The cottage could do with some TLC (although liveable as is). It is 78m2 of open interior floor space, with a gorgeous garden of nearly 1000m2, 2 bedrooms and 1 bathroom.
This is a little gem of a property; under 1 hr from the port of Caen and 35 000 Euro asking price!
I CAN'T RESIST A LITTLE (WAR) STORY...
... about my best friend and cousin’s father. He was a WWII bomber pilot and this cottage in Normandy was his last happy home. He had always harboured an overwhelming interest and desire to return to France from Zimbabwe, and to retire there, a dream he realised. He spent his latter years in this comfortable little home in a charming French Village researching lost allied aircraft and their crews in France, and wrote a fascinating book entitled “A Bundu Boy in Bomber Command” - “Memoirs of a Royal Air Force Lancaster Pilot from Rhodesia.”
It is available on Amazon - http://www.amazon.com/Bundu-Boy-Bomber-Command-Lancaster/dp/1553958799
In the spring of 1942 at the age of 18 he was accepted into the RAF in Rhodesia for pilot training. In June 1943, having qualified as a fighter pilot and given the rank of Sgt./Pilot, along with many other Rhodesians that had enlisted with him, he was posted to England. On arrival he was put on a conversion course for multi-engined aircraft. During training he selected his six-man crew and on completion, now a Pilot Officer, he was posted to No. 44 (Rhodesia) Squadron partially manned by fellow Rhodesians. From August 1944 to March 1945 Bill and his crew completed thirty-six missions. Following the regular thirty, they volunteered for the extra six! Drawing on details from his wartime log books he takes us through these missions that range from the French coast to the Baltic sea and deep into the industrial heartland of Germany.

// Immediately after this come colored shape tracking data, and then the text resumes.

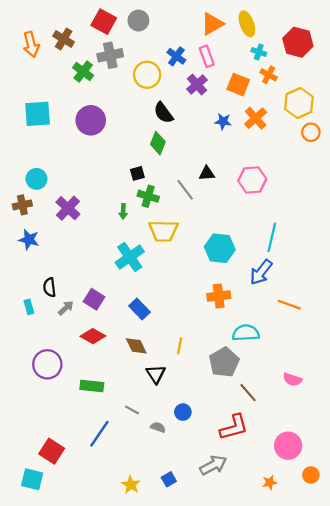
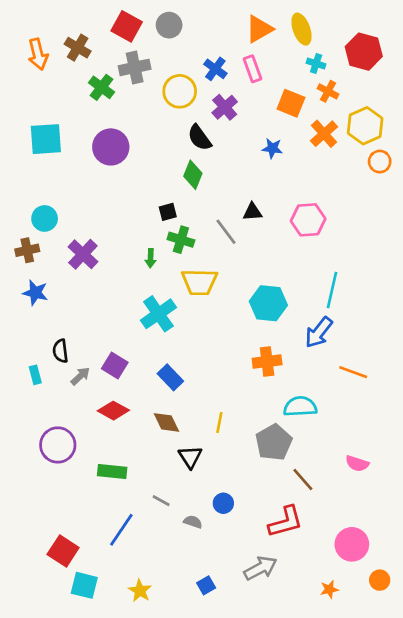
purple cross: (197, 85) -> (225, 107), moved
orange cross: (256, 118) -> (324, 134), moved
cyan square: (32, 479) -> (84, 585), moved
yellow star: (131, 485) -> (140, 591), moved

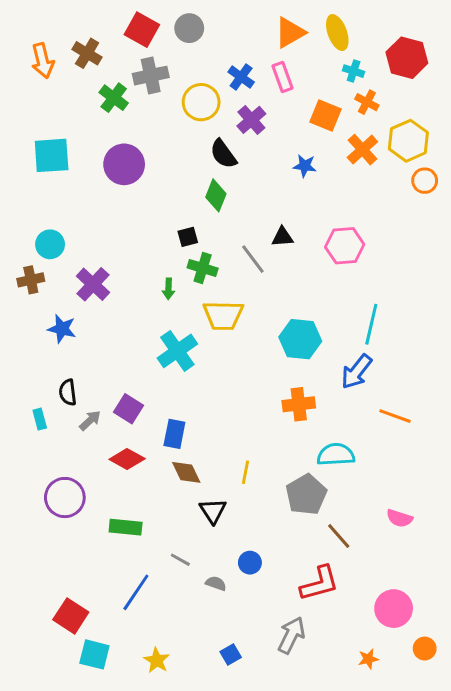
blue star: (35, 293) -> (62, 329), moved
blue rectangle: (170, 377) -> (174, 434), moved, turned 55
gray arrow: (260, 568) -> (291, 635), turned -36

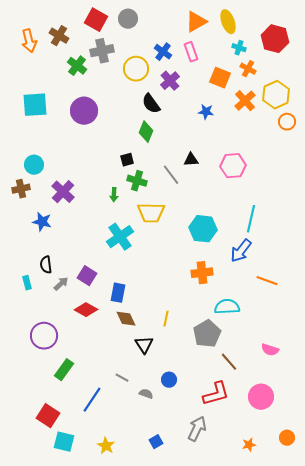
green rectangle: (126, 527) -> (64, 370), moved, turned -60
pink circle: (394, 609) -> (261, 397), moved

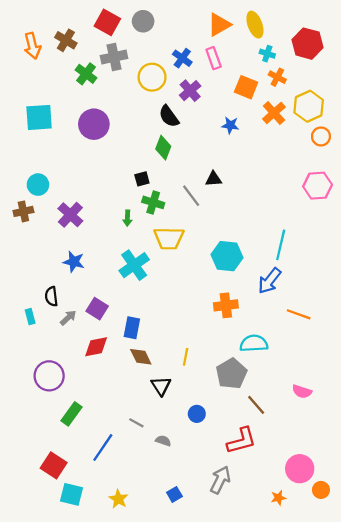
pink hexagon: (233, 166) -> (318, 186), moved
blue star: (42, 222) -> (74, 262), moved
red diamond: (86, 310) -> (96, 347), turned -40
blue circle: (169, 380) -> (197, 414), moved
pink circle: (261, 397) -> (300, 469), moved

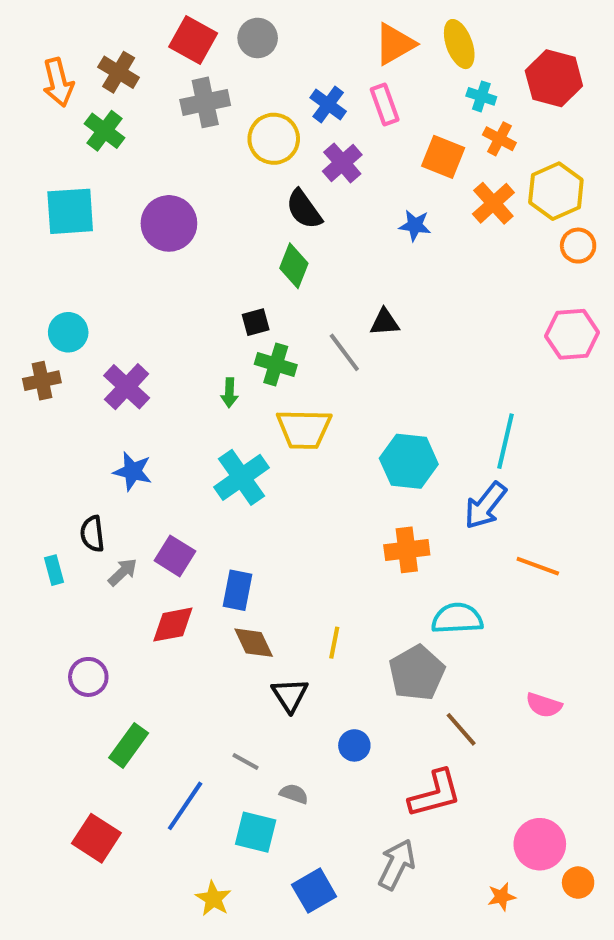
green cross: (86, 74) -> (104, 131), moved
purple circle: (49, 376) -> (88, 677), size x0.7
cyan square: (72, 494) -> (256, 832), moved
blue square: (174, 494) -> (314, 891), size x1.5

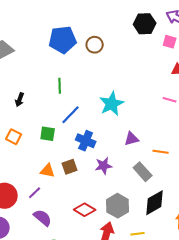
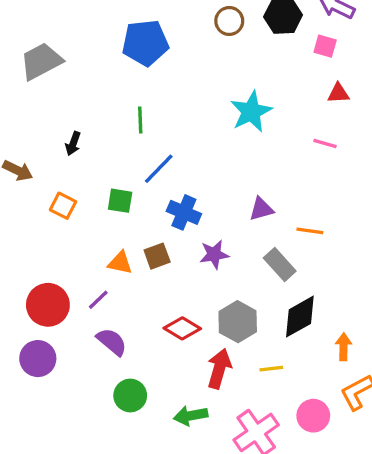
brown circle: (95, 45) -> (229, 21), moved
cyan star: (112, 104) -> (251, 112), moved

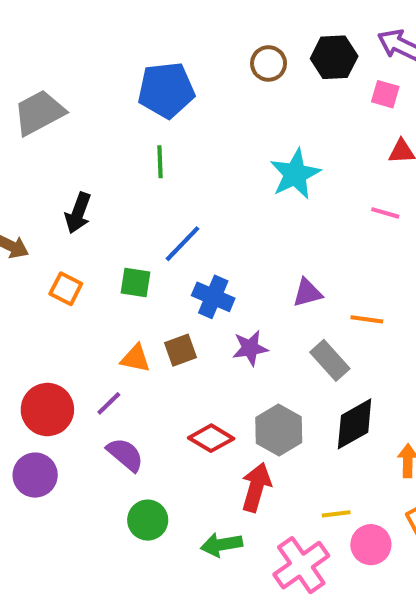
green line: (140, 120) -> (160, 162), moved
black arrow: (73, 144) -> (78, 213), size x1.4
yellow line: (271, 369) -> (336, 514), moved

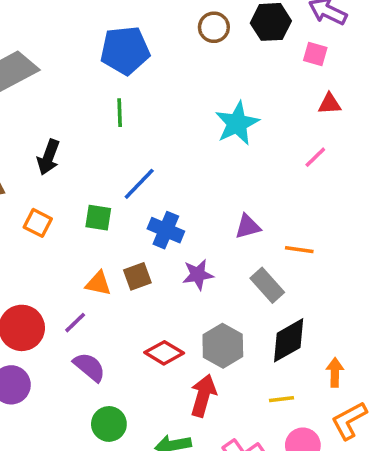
pink line: (385, 213) -> (315, 157), turned -60
yellow line: (336, 514) -> (282, 399), moved

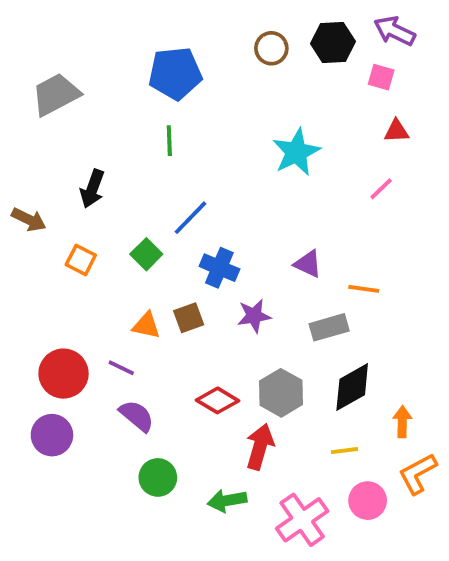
green square: (98, 218) -> (146, 254), turned 36
purple triangle: (248, 227) -> (308, 264), turned 40
gray rectangle: (267, 285) -> (329, 327), turned -64
purple line: (75, 323) -> (121, 368), turned 70

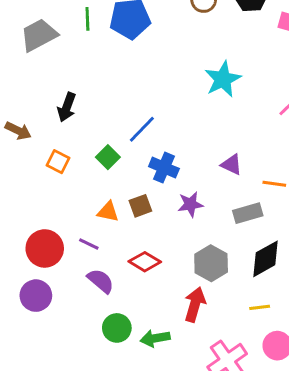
green line: (169, 141) -> (87, 19), moved
red diamond: (217, 400) -> (145, 262), moved
green arrow: (227, 501) -> (155, 338), moved

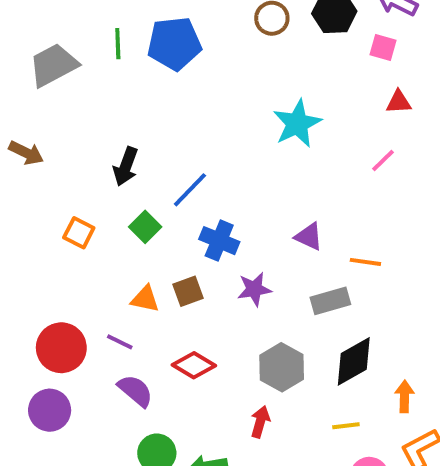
black arrow: (67, 107) -> (126, 166), moved
brown arrow: (18, 131) -> (26, 153), moved
red arrow: (195, 304) -> (260, 422), size x0.7

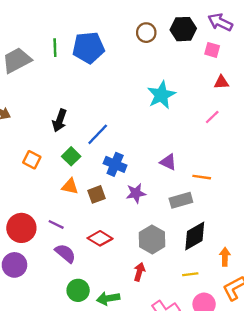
orange triangle: (145, 299) -> (70, 186), moved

For those with a mathematical turn of mind the odds of survival were frighteningly small. Bill's final mission (the 36th) was a 1000 bomber raid on Essen on the 12th of March 1945 - this was a few weeks before his 21st birthday. He had brought his crew safely home for the last time. Returning to Rhodesia thoughts of those close friends who would never return cast a heavy cloud over what should have been such an exhilarating occasion. There would inevitably be a period of readjustment- but first of all he must learn to drive a motor car!